Please do the following and post the output (I'm assuming /mnt/tobe and /mnt/nottobe are still mounted):
umount /mnt/tobe
mount -o loop /mnt/nottobe/boot/initrd-3.2.18-pclos2.bfs.img /mnt/tobe
ls -l /mnt/nottobe/boot/
ls -l /mnt/nottobe/dev/
ls -l /mnt/tobbe/dev/
I'm not convinced the /dev directories will exist in a non-running set up but we'll look anyway.
I know Texstar always used to say "We don't do RAID", but it seems many computers are now sold with RAID built in (in this case to get a 1TB drive out of two 500GB ones). I suspect the mkinitrd script doesn't detect the location of raid drives correctly, but I'm only guessing. This means your system could run from the livedvd but couldn't be installed with the wherewithal to find itself on your RAID discs.
Googling suggests there are numerous problems with dmraid support in Linux, partly because Windows often works with non-standard configurations... (Quelle surprise!)
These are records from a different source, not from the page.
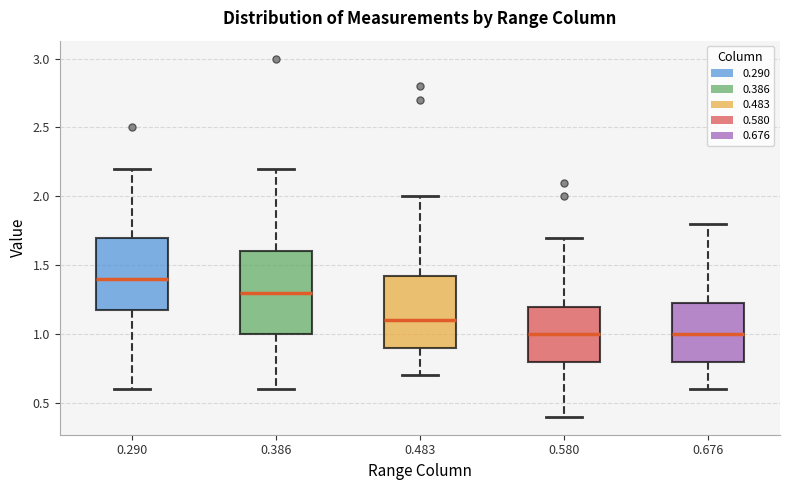

Which box is the tallest, from its lower edge to its upper edge?

0.386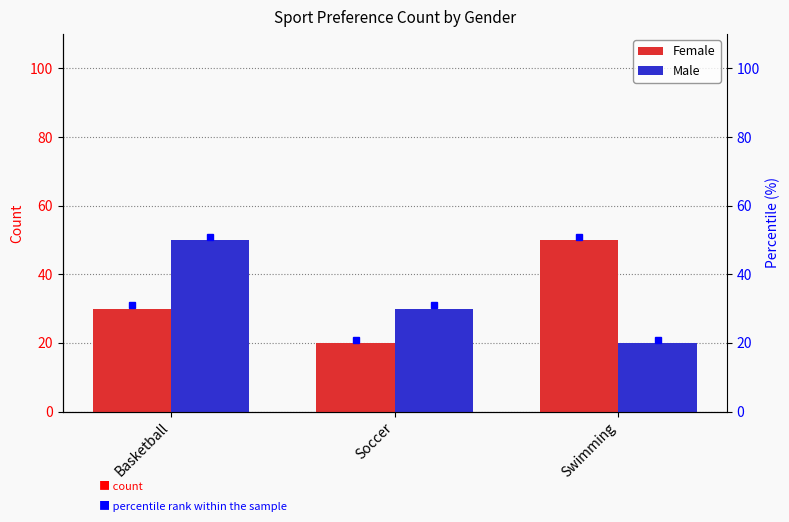

Reading left to right, what are all the values shown in this chart?

Female: 30	20	50
Male: 50	30	20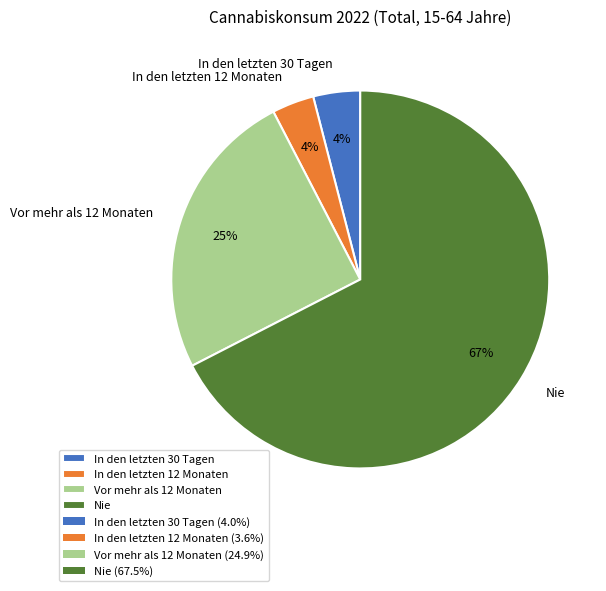

What is the largest slice in the pie chart?

Nie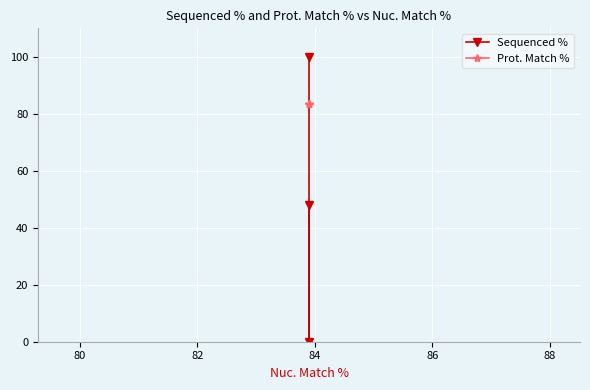

Reading left to right, list all the values displayed in this chart.

Sequenced %: 100.0	0.0	48.1
Prot. Match %: 83.5	83.5	83.5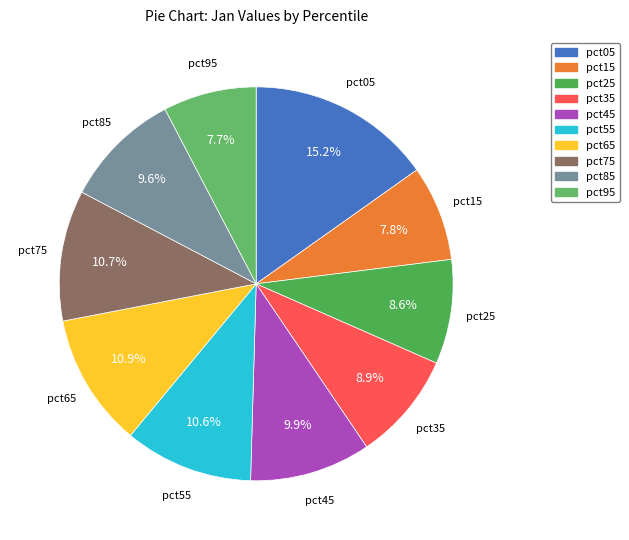

How much of the chart is everything except pct85?

90.4%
I suspect the only way you'll get pclos to install and boot on your machine is to edit the mkinitd script in the livecd session to do what your system needs (whatever that is) before installing. There's not really much help we can give with that on the forum and it could take a long time. You could try other distros to see whether any of them will install and boot on your system and compare their mkinitrd with ours for clues, but otherwise I don't really know what to suggest.
You could try changing BIOS settings for the RAID, I suppose, but then that could clobber Windows and leave you with an unbootable PC.